Racket Machine Learning — K-Nearest Neighbors
1 Module rml-knn/  classifier
make-knn-classifier
nearest-k
1.1 Data Transformations
fuzzify
1.0

Racket Machine Learning — K-Nearest Neighbors

Simon Johnston <[email protected]>

This package provides an implementation of the k-Nearest Neighbors algorithm for classification. It provides both a straightforward classifier function that takes a data set and an individual and returns the set of predicted classifier values for that individual.

The classifier function provided by this module can be used by the higher-order classification functions classify, cross-classify, and partitioned-test-classify provided by the package rml-core.

For more information on the k-NN algorithm, see Wikipedia and Scholar.

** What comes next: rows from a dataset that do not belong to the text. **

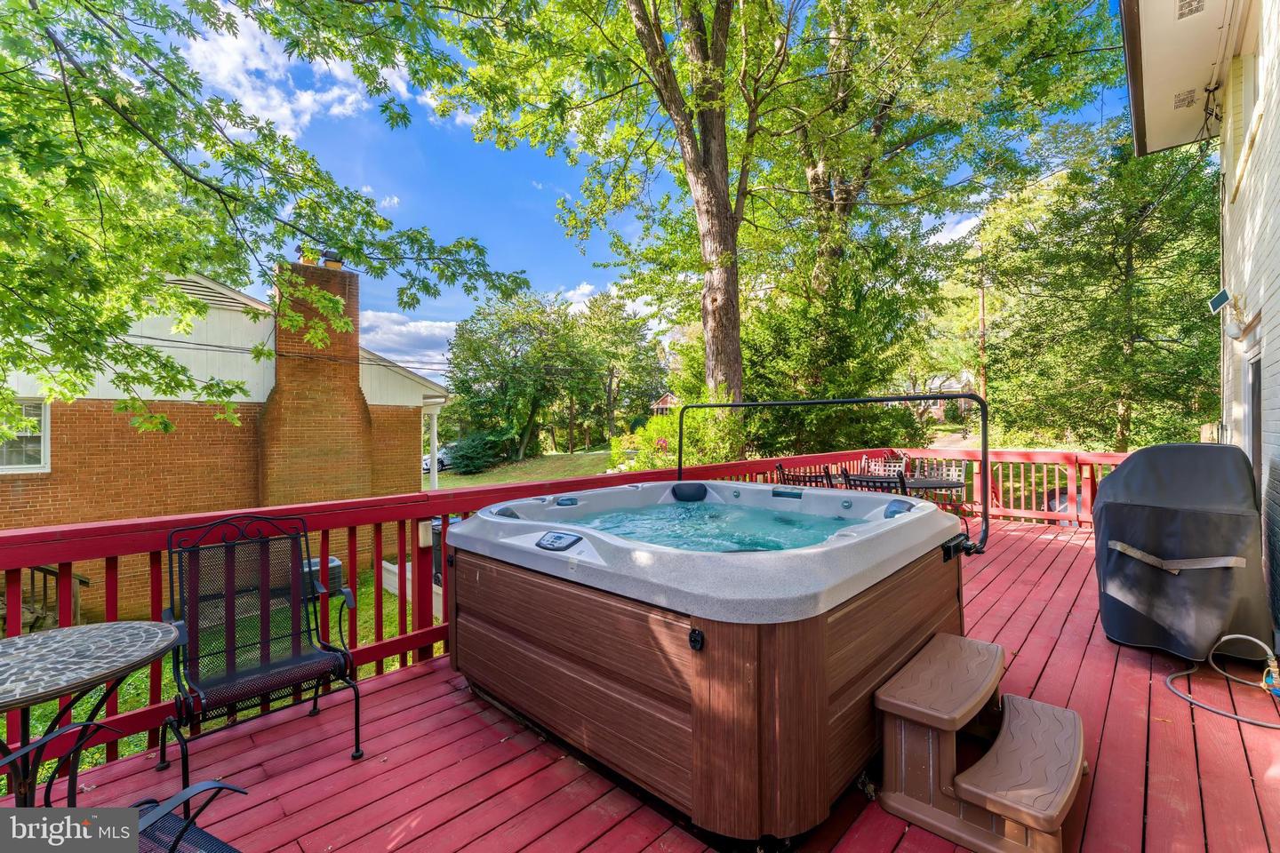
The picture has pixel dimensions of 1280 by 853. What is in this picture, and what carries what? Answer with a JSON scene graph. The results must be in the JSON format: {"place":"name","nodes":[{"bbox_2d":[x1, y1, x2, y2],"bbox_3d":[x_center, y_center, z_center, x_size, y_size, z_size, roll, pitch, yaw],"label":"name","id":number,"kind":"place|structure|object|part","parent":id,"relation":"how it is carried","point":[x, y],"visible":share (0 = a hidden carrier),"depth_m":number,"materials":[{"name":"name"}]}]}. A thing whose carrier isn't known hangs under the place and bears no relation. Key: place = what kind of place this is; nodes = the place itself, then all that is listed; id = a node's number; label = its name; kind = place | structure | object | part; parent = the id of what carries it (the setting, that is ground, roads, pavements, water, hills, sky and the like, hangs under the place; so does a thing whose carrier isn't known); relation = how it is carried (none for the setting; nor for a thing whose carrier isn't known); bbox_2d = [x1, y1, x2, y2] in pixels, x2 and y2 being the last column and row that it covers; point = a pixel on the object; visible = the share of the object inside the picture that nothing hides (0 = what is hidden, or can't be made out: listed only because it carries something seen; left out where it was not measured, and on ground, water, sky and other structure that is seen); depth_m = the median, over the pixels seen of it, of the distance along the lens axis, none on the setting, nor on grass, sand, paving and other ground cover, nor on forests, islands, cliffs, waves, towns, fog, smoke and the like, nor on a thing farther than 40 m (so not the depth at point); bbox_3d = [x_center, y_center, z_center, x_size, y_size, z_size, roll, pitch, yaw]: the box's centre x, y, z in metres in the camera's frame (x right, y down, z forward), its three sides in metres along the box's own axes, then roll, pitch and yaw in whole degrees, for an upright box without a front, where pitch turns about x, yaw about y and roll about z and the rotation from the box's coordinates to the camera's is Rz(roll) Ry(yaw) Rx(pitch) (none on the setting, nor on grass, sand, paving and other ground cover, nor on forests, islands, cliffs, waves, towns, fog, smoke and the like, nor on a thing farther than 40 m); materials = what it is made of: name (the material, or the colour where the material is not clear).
{"place":"outdoors","nodes":[
{"label":"outdoors","id":0,"kind":"place"},
{"bbox_2d":[0,254,451,624],"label":"brick house","id":1,"kind":"structure","parent":0,"point":[89,409],"depth_m":7.73,"materials":[{"name":"brick"}]},
{"bbox_2d":[0,398,50,472],"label":"window","id":2,"kind":"structure","parent":1,"relation":"in","point":[41,446],"depth_m":7.00,"materials":[{"name":"white"}]},
{"bbox_2d":[260,257,373,508],"bbox_3d":[-6.098,-0.366,9.329,0.920,5.045,1.462,0,1,44],"label":"brick chimney","id":3,"kind":"object","parent":1,"relation":"attached to","point":[354,377],"visible":0.88,"depth_m":9.03,"materials":[{"name":"red brick"}]},
{"bbox_2d":[319,248,344,270],"bbox_3d":[-5.832,-3.111,9.438,0.423,0.410,0.432,0,1,44],"label":"chimney cap","id":4,"kind":"object","parent":3,"relation":"on","point":[334,257],"visible":0.76,"depth_m":9.30,"materials":[{"name":"black metal"}]},
{"bbox_2d":[425,408,441,489],"bbox_3d":[-4.605,0.714,11.087,0.269,2.307,0.253,0,1,44],"label":"porch post","id":5,"kind":"object","parent":1,"relation":"attached to","point":[434,424],"visible":0.74,"depth_m":11.04,"materials":[{"name":"white paint"}]},
{"bbox_2d":[20,567,434,790],"label":"lawn","id":6,"kind":"structure","parent":0,"point":[124,708],"materials":[{"name":"green plant"}]},
{"bbox_2d":[24,564,89,631],"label":"railing","id":7,"kind":"object","parent":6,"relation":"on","point":[81,580],"visible":0.45,"depth_m":5.97,"materials":[{"name":"brown wood"}]},
{"bbox_2d":[304,556,343,597],"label":"air conditioner","id":8,"kind":"object","parent":6,"relation":"on","point":[334,561],"visible":0.32,"depth_m":6.07,"materials":[{"name":"metal"}]},
{"bbox_2d":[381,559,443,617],"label":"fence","id":9,"kind":"object","parent":6,"relation":"on","point":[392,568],"visible":0.29,"depth_m":6.56,"materials":[{"name":"white"}]},
{"bbox_2d":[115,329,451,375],"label":"power lines","id":10,"kind":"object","parent":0,"point":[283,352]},
{"bbox_2d":[174,3,422,140],"label":"cloud","id":11,"kind":"structure","parent":0,"point":[241,130],"materials":[{"name":"white"}]},
{"bbox_2d":[358,309,459,374],"label":"cloud","id":12,"kind":"structure","parent":0,"point":[421,329],"materials":[{"name":"white"}]},
{"bbox_2d":[424,448,622,488],"label":"lawn","id":13,"kind":"structure","parent":0,"point":[457,481],"materials":[{"name":"green plant"}]},
{"bbox_2d":[443,431,508,473],"bbox_3d":[-9.333,1.544,28.050,3.388,2.477,3.246,0,1,44],"label":"shrub","id":14,"kind":"object","parent":13,"relation":"on","point":[469,456],"visible":0.87,"depth_m":27.27,"materials":[{"name":"green plant"}]},
{"bbox_2d":[444,288,605,461],"bbox_3d":[-8.231,-3.273,35.156,10.361,12.235,9.986,0,1,44],"label":"tree","id":15,"kind":"object","parent":13,"relation":"on","point":[460,337],"visible":0.98,"depth_m":33.25,"materials":[{"name":"green plant"}]},
{"bbox_2d":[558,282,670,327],"label":"cloud","id":16,"kind":"structure","parent":0,"point":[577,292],"materials":[{"name":"white"}]},
{"bbox_2d":[106,0,1124,399],"label":"sky","id":17,"kind":"structure","parent":0,"point":[509,170],"materials":[{"name":"blue"}]},
{"bbox_2d":[0,514,1279,852],"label":"wooden deck","id":18,"kind":"structure","parent":0,"point":[399,687],"materials":[{"name":"wood"}]},
{"bbox_2d":[0,619,183,806],"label":"patio table","id":19,"kind":"object","parent":18,"relation":"on","point":[19,702],"visible":0.99,"depth_m":1.65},
{"bbox_2d":[0,720,246,852],"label":"patio chair","id":20,"kind":"object","parent":18,"relation":"on","point":[221,787],"visible":0.79,"depth_m":1.24,"materials":[{"name":"black metal"}]},
{"bbox_2d":[162,513,364,783],"bbox_3d":[-1.725,0.975,2.268,0.773,1.052,0.712,0,1,44],"label":"patio chair","id":21,"kind":"object","parent":18,"relation":"on","point":[231,677],"visible":0.99,"depth_m":2.34,"materials":[{"name":"black metal"}]},
{"bbox_2d":[1,446,1125,793],"bbox_3d":[1.195,0.944,3.566,2.250,1.130,10.758,0,1,44],"label":"deck railing","id":22,"kind":"object","parent":18,"relation":"on","point":[444,511],"visible":0.45,"depth_m":3.23,"materials":[{"name":"red wood"}]},
{"bbox_2d":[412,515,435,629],"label":"wooden post","id":23,"kind":"object","parent":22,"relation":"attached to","point":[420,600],"visible":0.71,"depth_m":3.66,"materials":[{"name":"wood"}]},
{"bbox_2d":[444,475,971,849],"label":"hot tub","id":24,"kind":"object","parent":18,"relation":"on","point":[652,710],"visible":0.96,"depth_m":1.95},
{"bbox_2d":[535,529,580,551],"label":"control panel","id":25,"kind":"object","parent":24,"relation":"attached to","point":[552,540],"visible":0.98,"depth_m":2.38,"materials":[{"name":"black plastic"}]},
{"label":"latch","id":26,"kind":"part","parent":24,"relation":"part of","materials":[{"name":"black metal"}]},
{"label":"handle","id":27,"kind":"part","parent":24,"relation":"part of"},
{"bbox_2d":[675,396,985,557],"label":"cover lifter","id":28,"kind":"object","parent":24,"relation":"attached to","point":[972,396],"visible":0.96,"depth_m":3.31,"materials":[{"name":"black metal"}]},
{"label":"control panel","id":29,"kind":"part","parent":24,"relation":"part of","materials":[{"name":"grey plastic"}]},
{"bbox_2d":[776,463,834,487],"bbox_3d":[1.888,0.958,5.598,0.639,1.052,0.635,0,1,44],"label":"patio chair","id":30,"kind":"object","parent":18,"relation":"on","point":[780,468],"visible":0.31,"depth_m":5.44,"materials":[{"name":"black metal"}]},
{"bbox_2d":[842,470,909,493],"bbox_3d":[2.448,0.961,5.086,0.590,1.022,0.625,0,1,44],"label":"patio chair","id":31,"kind":"object","parent":18,"relation":"on","point":[860,481],"visible":0.29,"depth_m":4.94,"materials":[{"name":"black metal"}]},
{"bbox_2d":[859,455,905,477],"bbox_3d":[3.460,0.957,7.046,0.622,1.029,0.681,0,1,22],"label":"white chair","id":32,"kind":"object","parent":18,"relation":"on","point":[898,468],"visible":0.38,"depth_m":7.23,"materials":[{"name":"white"}]},
{"bbox_2d":[846,472,968,518],"bbox_3d":[3.151,1.049,6.005,1.239,0.794,1.086,0,1,44],"label":"patio table","id":33,"kind":"object","parent":18,"relation":"on","point":[940,484],"visible":0.34,"depth_m":5.84,"materials":[{"name":"black metal"}]},
{"bbox_2d":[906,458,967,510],"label":"patio chair","id":34,"kind":"object","parent":18,"relation":"on","point":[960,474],"visible":0.47,"depth_m":6.69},
{"bbox_2d":[872,632,1087,852],"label":"wooden steps","id":35,"kind":"structure","parent":18,"relation":"on","point":[1030,822],"depth_m":1.89,"materials":[{"name":"brown plastic"}]},
{"bbox_2d":[1092,441,1271,663],"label":"covered grill","id":36,"kind":"object","parent":18,"relation":"on","point":[1153,518],"visible":0.97,"depth_m":3.04,"materials":[{"name":"grey fabric"}]},
{"label":"strap","id":37,"kind":"part","parent":36,"relation":"part of","materials":[{"name":"beige fabric"}]},
{"bbox_2d":[1167,633,1279,729],"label":"hose","id":38,"kind":"object","parent":18,"relation":"on","point":[1238,636],"visible":0.99,"depth_m":2.76,"materials":[{"name":"grey rubber"}]},
{"bbox_2d":[649,392,679,415],"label":"distant house","id":39,"kind":"structure","parent":0,"point":[660,406],"materials":[{"name":"brick"}]},
{"bbox_2d":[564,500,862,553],"label":"water","id":40,"kind":"structure","parent":0,"point":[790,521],"materials":[{"name":"liquid"}]},
{"bbox_2d":[907,371,975,422],"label":"distant house","id":41,"kind":"structure","parent":0,"point":[938,406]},
{"bbox_2d":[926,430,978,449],"label":"road","id":42,"kind":"structure","parent":0,"point":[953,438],"materials":[{"name":"grey concrete"}]},
{"bbox_2d":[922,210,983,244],"label":"cloud","id":43,"kind":"structure","parent":0,"point":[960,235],"materials":[{"name":"white"}]},
{"bbox_2d":[1120,0,1279,663],"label":"white house","id":44,"kind":"structure","parent":0,"point":[1276,369],"depth_m":3.96,"materials":[{"name":"paint"}]},
{"bbox_2d":[1172,88,1198,109],"bbox_3d":[5.392,-3.231,4.935,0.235,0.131,0.278,0,1,44],"label":"soffit vent","id":45,"kind":"object","parent":44,"relation":"attached to","point":[1183,100],"visible":0.94,"depth_m":4.90,"materials":[{"name":"white metal"}]},
{"bbox_2d":[1175,0,1206,18],"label":"vent","id":46,"kind":"object","parent":44,"relation":"attached to","point":[1198,1],"visible":0.94,"depth_m":3.85,"materials":[{"name":"white metal"}]},
{"bbox_2d":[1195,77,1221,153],"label":"cable","id":47,"kind":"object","parent":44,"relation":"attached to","point":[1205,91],"visible":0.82,"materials":[{"name":"black rubber"}]},
{"bbox_2d":[1208,287,1231,313],"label":"solar panel","id":48,"kind":"object","parent":44,"relation":"attached to","point":[1223,297],"visible":0.97,"depth_m":4.32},
{"bbox_2d":[1224,315,1246,340],"bbox_3d":[4.866,-0.799,4.076,0.137,0.213,0.160,0,1,44],"label":"wall lamp","id":49,"kind":"object","parent":44,"relation":"attached to","point":[1236,334],"visible":0.97,"depth_m":4.03,"materials":[{"name":"white"}]},
{"bbox_2d":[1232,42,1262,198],"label":"window","id":50,"kind":"structure","parent":44,"relation":"in","point":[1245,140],"depth_m":3.90,"materials":[{"name":"white"}]},
{"bbox_2d":[1242,343,1263,503],"bbox_3d":[4.784,0.435,3.816,0.172,2.017,1.018,0,1,44],"label":"door","id":51,"kind":"structure","parent":44,"relation":"in","point":[1253,424],"depth_m":4.00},
{"label":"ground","id":52,"kind":"structure","parent":0},
{"bbox_2d":[0,0,527,447],"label":"tree","id":53,"kind":"object","parent":52,"relation":"on","point":[66,5],"visible":0.98,"depth_m":3.69,"materials":[{"name":"green plant"}]},
{"bbox_2d":[429,519,444,584],"bbox_3d":[-2.937,1.904,7.535,0.570,0.916,0.552,0,1,44],"label":"trash bin","id":54,"kind":"object","parent":52,"relation":"on","point":[439,533],"visible":0.23,"depth_m":7.36,"materials":[{"name":"black"}]},
{"bbox_2d":[423,447,450,471],"bbox_3d":[-11.891,2.050,30.504,1.697,1.487,4.740,0,1,24],"label":"car","id":55,"kind":"object","parent":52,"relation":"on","point":[427,461],"visible":0.29,"depth_m":29.37,"materials":[{"name":"white metal"}]},
{"bbox_2d":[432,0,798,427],"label":"tree","id":56,"kind":"object","parent":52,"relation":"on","point":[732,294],"visible":0.98,"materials":[{"name":"green plant"}]},
{"bbox_2d":[569,291,663,443],"label":"tree","id":57,"kind":"object","parent":52,"relation":"on","point":[614,307],"visible":0.87,"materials":[{"name":"green plant"}]},
{"bbox_2d":[612,404,745,471],"bbox_3d":[0.966,0.714,11.839,3.117,2.337,2.853,0,1,44],"label":"shrub","id":58,"kind":"object","parent":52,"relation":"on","point":[652,466],"visible":0.54,"depth_m":11.38,"materials":[{"name":"green plant"}]},
{"bbox_2d":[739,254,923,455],"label":"evergreen tree","id":59,"kind":"object","parent":52,"relation":"on","point":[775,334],"visible":0.71,"depth_m":12.46,"materials":[{"name":"green plant"}]},
{"bbox_2d":[727,0,1121,440],"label":"tree","id":60,"kind":"object","parent":52,"relation":"on","point":[810,160],"visible":0.91,"depth_m":9.65,"materials":[{"name":"green plant"}]},
{"bbox_2d":[976,259,986,431],"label":"utility pole","id":61,"kind":"object","parent":52,"relation":"on","point":[983,387],"visible":0.65,"depth_m":19.52,"materials":[{"name":"brown wood"}]},
{"bbox_2d":[976,114,1224,449],"bbox_3d":[13.473,-3.433,14.299,7.084,11.020,6.906,0,1,44],"label":"tree","id":62,"kind":"object","parent":52,"relation":"on","point":[1135,352],"visible":0.84,"depth_m":13.24,"materials":[{"name":"green plant"}]}
]}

1 Module rml-knn/classifier

 (require rml-knn/classifier) package: rml-knn

This package contains the procedures that implement the k-NN classifier itself. The classifier function returned from make-knn-classifier will in turn provide a list of classifiervalues predicted for an individual. Alternately, the nearest-k function will provide the set of closest neighbors that the classifier uses.

Examples:
> (require rml/data rml/individual rml-knn/classifier)
> (define iris-data
    (load-data-set (path->string (collection-file-path
                                   "test/iris_training_data.csv" "rml"))
                   'csv
                   (list
                     (make-feature "sepal-length" #:index 0)
                     (make-feature "sepal-width" #:index 1)
                     (make-feature "petal-length" #:index 2)
                     (make-feature "petal-width" #:index 3)
                     (make-classifier "classification" #:index 4))))
> (define an-iris
    (make-individual #:data-set iris-data
                     "sepal-length" 6.3
                     "sepal-width" 2.5
                     "petal-length" 4.9
                     "petal-width" 1.5
                     "classification" "Iris-versicolor"))
> (define classify (make-knn-classifier 5))
> (classify iris-data default-partition an-iris)

'("Iris-virginica")

The code block above demonstrates the classifier by constructing an individual and classifying it against the loaded data-set. Note that in this example the classifier returned Iris-virginica, whereas the individual was labeled as Iris-versicolor.

constructor

(make-knn-classifier k)  classifier/c

  k : exact-positive-integer?
This procedure will produce a classifier function that conforms to the classifier/c contract. The resulting function returns a list of classifier values predicted for the provided individual based on the k-nearest neighbors in dataset.

procedure

(nearest-k dataset partition individual k)  list?

  dataset : data-set?
  partition : exact-nonnegative-integer?
  individual : individual?
  k : exact-positive-integer?
This procedure will return the k nearest neighbors to the provided individual in dataset.

1.1 Data Transformations

transform

(fuzzify features)  data-set?

  features : (listof string?)
Attempts to improve the accuracy of classification by mapping values into membership sets. This is sometimes known as Fuzzy k-Nearest Neighbors, or FkNN

From Scholarpedia:

… is a transformation which exploits uncertainty in feature values in order to increase classification performance. Fuzzification replaces the original features by mapping original values of an input feature into 3 fuzzy sets representing linguistic membership functions in order to facilitate the semantic interpretation of each fuzzy set }